W styczniu sympatycy siatkówki nie narzekali na brak wrażeń. Emocjonowali się oni rozgrywkami ligowymi i bardzo udanymi startami polskich zespołów w Lidze Mistrzów. Jednak dla siatkarskich kibiców w Łomży
najważniejszym wydarzeniem była wizyta Pawła Siezieniewskiego, zawodnika pierwszoligowego PZU AZS Olsztyn i reprezentanta Polski.
P. Siezieniewski pobyt w Łomży rozpoczął od spotkania z młodzieżą w Publicznym Gimnazjum nr 1.
- Jesteśmy zaszczyceni możliwością goszczenia w naszej szkole reprezentanta Polski - mówiła Krystyna Humeńczuk, wicedyrektor szkoły. W spotkaniu z zawodnikiem olsztyńskiego AZS uczestniczyły siatkarki
Uczniowskiego Klubu Sportowego "Jedynka". Młode zawodniczki najczęściej pytały o karierę Siezieniewskiego, o jego siatkarskie początki, drogę do sławy, grę w kadrze i plany na przyszłość. Reprezentant
Polski udał się także do Hali im. Olimpijczyków Polskich, gdzie na trening z jego udziałem czekały już siatkarskie zespoły łomżyńskich szkół.

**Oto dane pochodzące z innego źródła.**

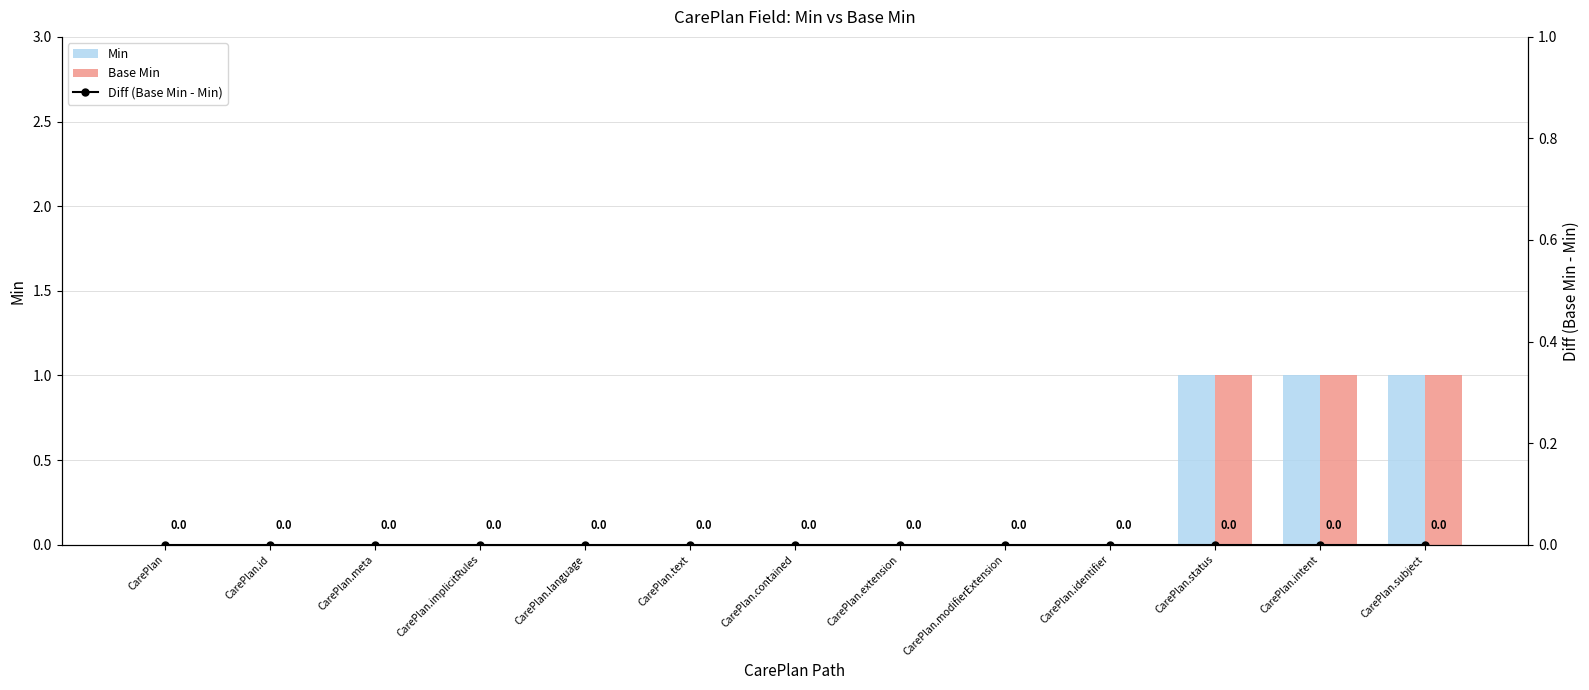

What is the difference between the highest and lowest values at CarePlan.subject?

1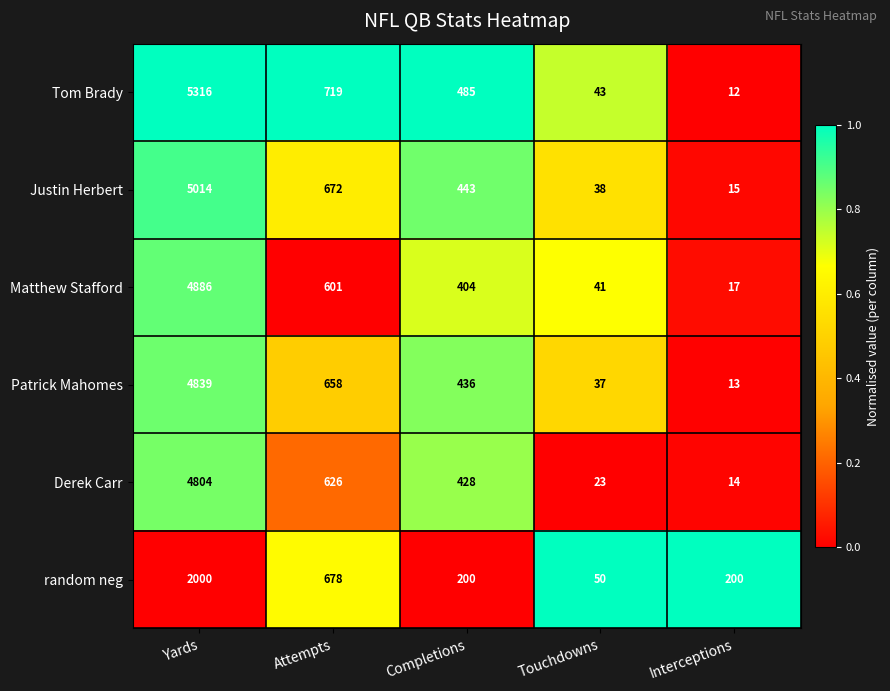

What is the difference between the second highest and minimum values in the Derek Carr series?

612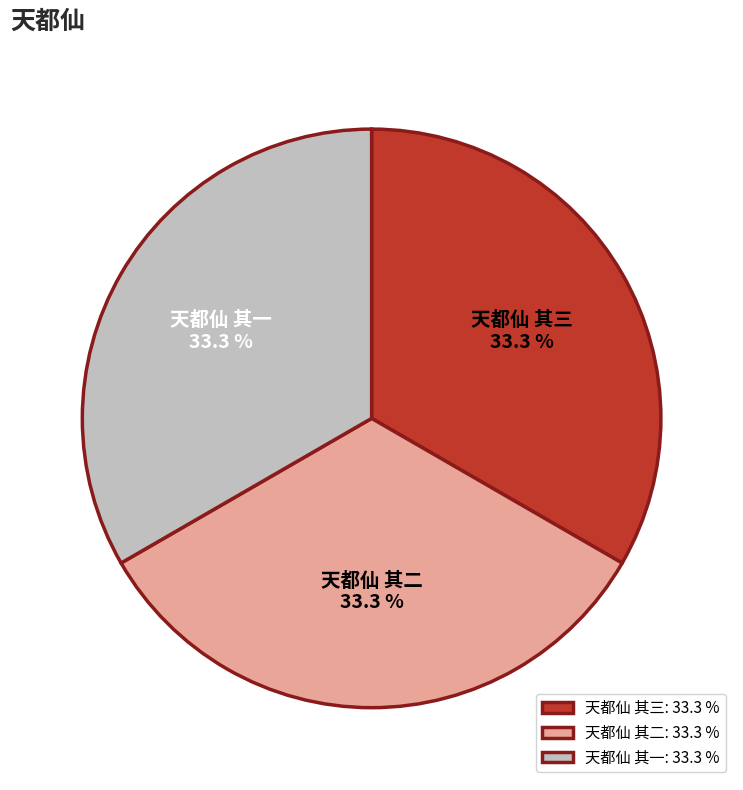

Does 天都仙 其三 account for over 50% of the chart?

No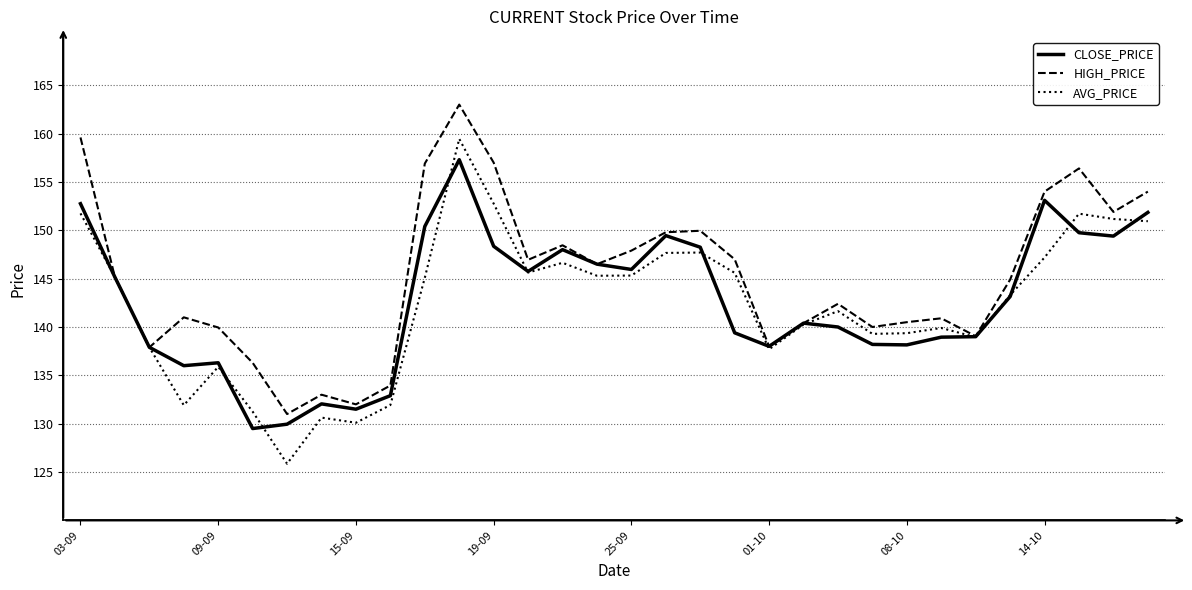

Which series has the largest total across all categories?

HIGH_PRICE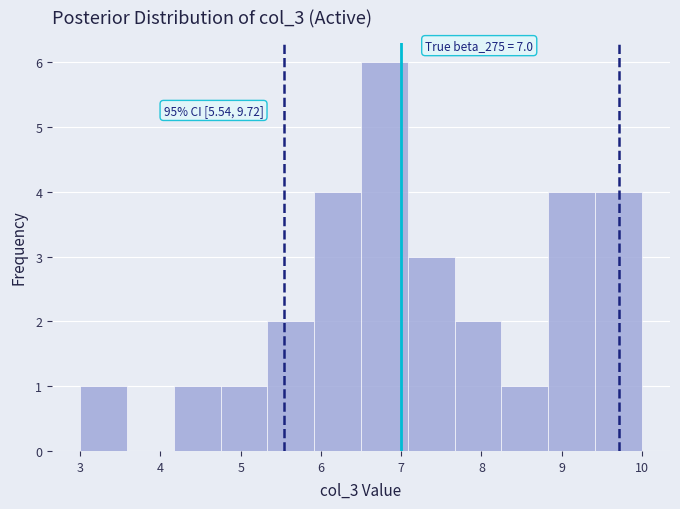

Which range on the x-axis has the tallest bar?

6.5 to 7.1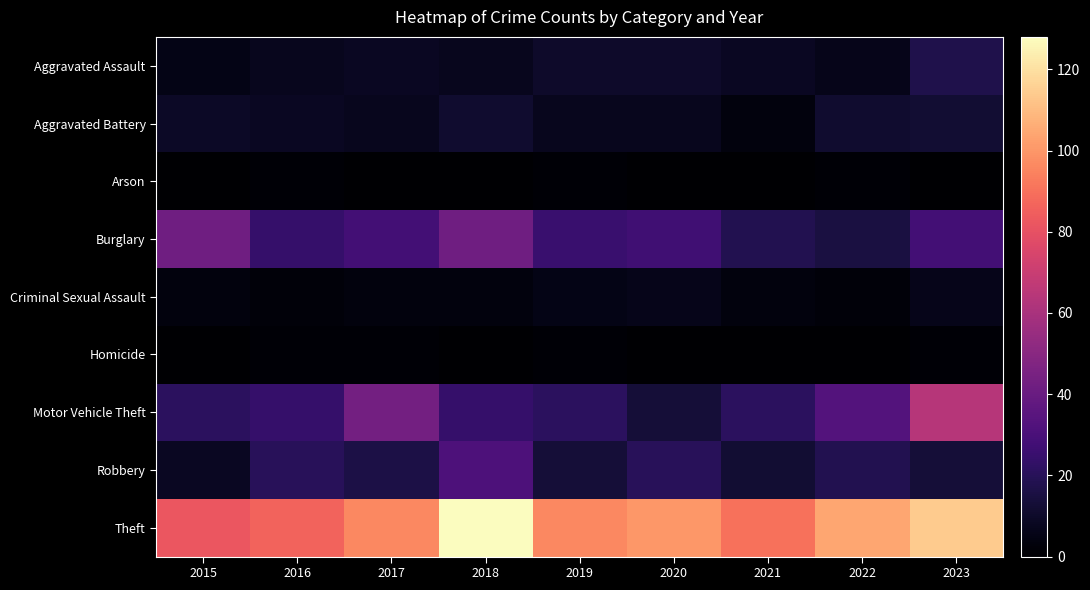

Reading left to right, transcribe all the data shown in this chart.

Aggravated Assault: 2015=5	2016=7	2017=8	2018=7	2019=10	2020=10	2021=8	2022=6	2023=17
Aggravated Battery: 2015=9	2016=8	2017=7	2018=11	2019=7	2020=7	2021=3	2022=11	2023=12
Arson: 2015=0	2016=1	2017=0	2018=0	2019=1	2020=0	2021=0	2022=1	2023=0
Burglary: 2015=42	2016=24	2017=28	2018=42	2019=25	2020=27	2021=18	2022=15	2023=28
Criminal Sexual Assault: 2015=3	2016=2	2017=3	2018=3	2019=5	2020=6	2021=3	2022=2	2023=6
Homicide: 2015=0	2016=1	2017=1	2018=0	2019=1	2020=0	2021=0	2022=0	2023=1
Motor Vehicle Theft: 2015=21	2016=24	2017=43	2018=24	2019=21	2020=13	2021=21	2022=33	2023=64
Robbery: 2015=8	2016=20	2017=16	2018=31	2019=13	2020=20	2021=12	2022=18	2023=13
Theft: 2015=82	2016=86	2017=96	2018=128	2019=96	2020=100	2021=90	2022=104	2023=114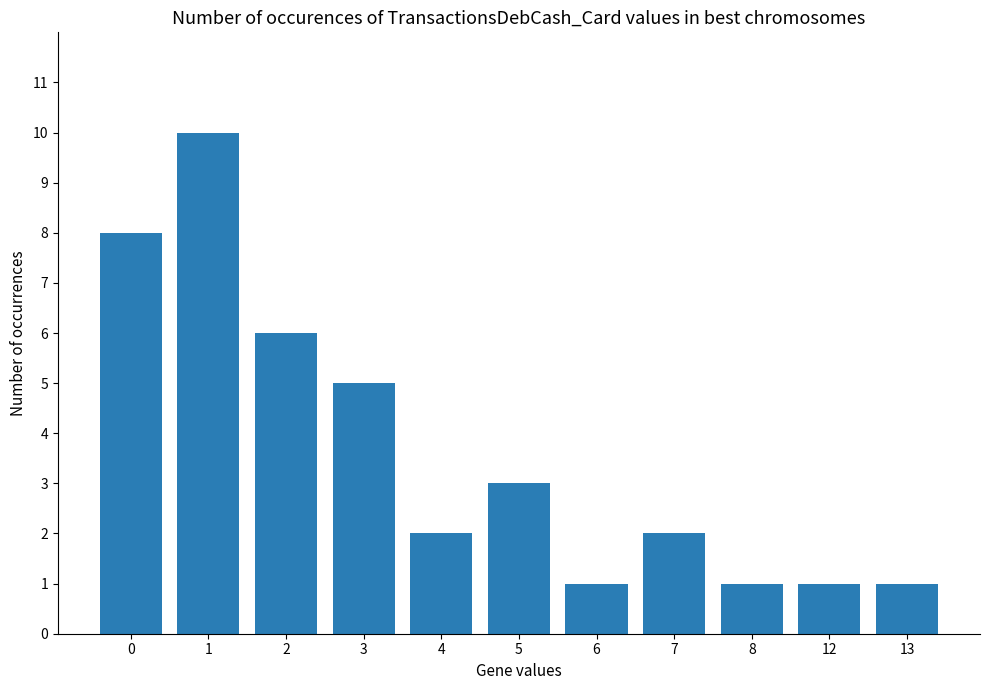

Is it true that the value at 4 is 2?

True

- Zostałem poproszony o przyjazd do Łomży i poprowadzenie treningu z siatkarkami i siatkarzami w tym mieście. Zdecydowałem się na to, gdyż jest to spora atrakcja dla tej młodzieży. Ponadto takie spotkania,
pokazy i gry służą przede wszystkim promocji siatkówki oraz zachęcają do uprawiania sportu - opowiadał Paweł Siezieniewski.
Prawie godzinny trening poprowadził najbardziej znany i zasłużony siatkarski szkoleniowiec w Łomży Mirosław Skawski. Paweł Siezieniewski ćwiczył razem z młodzieżą, a adepci siatkówki z wypiekami na
twarzy słuchali rad zawodnika z Olsztyna. Później rozpoczął się mecz. Siatkarki UKS "Jedynki" wzmocnione reprezentantem Polski zmierzyły się w pierwszym secie z męską reprezentacją III Liceum Ogólnokształcącego.
W drugiej partii zawodników z "ogólniaka" zastąpili siatkarze Zespołu Szkół Mechanicznych i Ogólnokształcących. Oba sety, mimo wzmocnienia, dziewczęta minimalnie przegrały. Nie wynik był tu jednak najważniejszy.
Dla uczestników tego meczu już sama gra razem z Pawłem była dużym wydarzeniem. Natomiast kibice z bliska mogli obejrzeć kilka zagrań na najwyższym poziomie w wykonaniu kadrowicza.
- Nie udało nam się pokonać chłopców. Miałem wrażenie, że dziewczęta przegrały ten mecz już przed wejściem na parkiet. Mówiły: Eee tam... Z chłopakami to na pewno przegramy... Nie można z takim nastawieniem
rozpoczynać meczu. Szczerze jednak przyznam, że gra dziewcząt bardziej mi się podobała - mówił po tym niecodziennym spotkaniu Siezieniewski.
Po meczu reprezentant Polski jeszcze długo rozdawał autografy i pozował do zdjęć.